With its latest menopause awareness campaign, Pfizer is taking a break from hot flashes and night sweats. Instead, it’s focusing on some lesser-known effects of menopause, namely painful intercourse and vaginal atrophy. They’re not terms tossed around at your average dinner party, and Pfizer’s campaign capitalizes on the uncomfortable.
Brenda Strong |
Aptly titled “Let’s Talk About Change,” the campaign has launched with a YouTube video titled “The Other Talk.” In one scene, Strong’s character engages her daughter in the birds-and-bees conversation so often lampooned in Hollywood comedies. Predictably, said daughter closes the door in her mother’s face. But then the tables are turned. Strong’s character finds herself in an awkward conversation with her mother–about menopause and its effects on her mother’s sex life.
Talk about squirm-worthy. The vaginal problems are “manageable” and “normal,” the mother says. Strong’s character replies, “The changes might be normal, but talking about my mother’s sex life certainly isn’t.”
Pfizer’s point is that women need to talk to someone about these little-known effects of menopause. If not their mothers, then perhaps their partners–and most importantly for Pfizer, their doctors. “It’s our hope that ‘The Other Talk’ video will prompt new dialogue about the symptoms of post-menopause,” Strong says in a Pfizer release. “The video is funny, but has an important message–more women should be talking about these changes and taking action to help find relief. Women should not have to suffer in silence.”
If women did ask their doctors–and if the conversation goes as Pfizer might hope–women would not only hear about symptoms but also get information about the company’s products for those very symptoms.
To give a nudge, the “Let’s Talk” home page includes a link to Pfizer’s Estring brand website. A vaginal ring that releases estrogen over a 90-day period, Estring is approved specifically to treat any unpleasant menopausal changes in the vagina and is designed to act locally rather than systemically. Among its rivals is Osphena, approved in February 2013; Shionogi specifically touts it as a nonestrogen treatment for vaginal changes around menopause.

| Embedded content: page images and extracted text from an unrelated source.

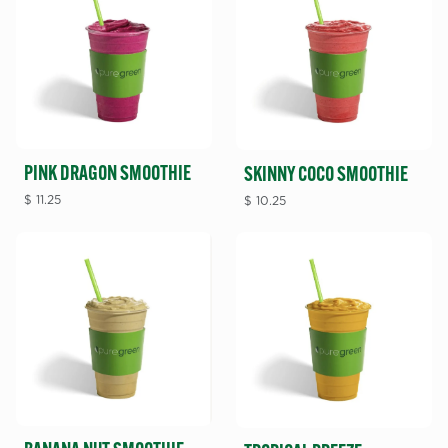
PINK DRAGON SMOOTHIE
SKINNY COCO SMOOTHIE
$
11.25
$
10.25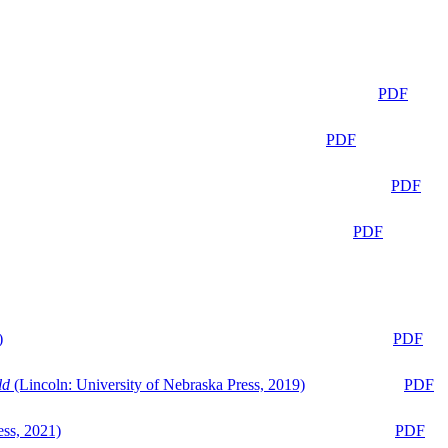
PDF
PDF
PDF
PDF
)
PDF
ld
(Lincoln: University of Nebraska Press, 2019)
PDF
ess, 2021)
PDF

Estring is just one in Pfizer’s lineup of hormonal treatments for menopausal side effects. Its Premarin line of products, acquired along with Wyeth in 2009, still generates blockbuster-level sales, with $768 million for the first 9 months of 2014. Pfizer knows well about potential side effects of hormonal therapy in menopausal women; it paid $1.2 billion in 2012 to settle lawsuits over its Prempro drug and its links to breast cancer.
In October 2013, the company won approval for Duavee, which pairs estrogen with bazedoxifene, an ingredient designed to temper some of the safety risks that can accompany solo therapy with estrogen. Approved to treat hot flashes and to help prevent postmenopausal osteoporosis, the drug goes up against a new nonhormonal pill for hot flashes, Brisdelle, and a variety of hormone-based osteoporosis fighters, including Eli Lilly’s ($LLY) Evista.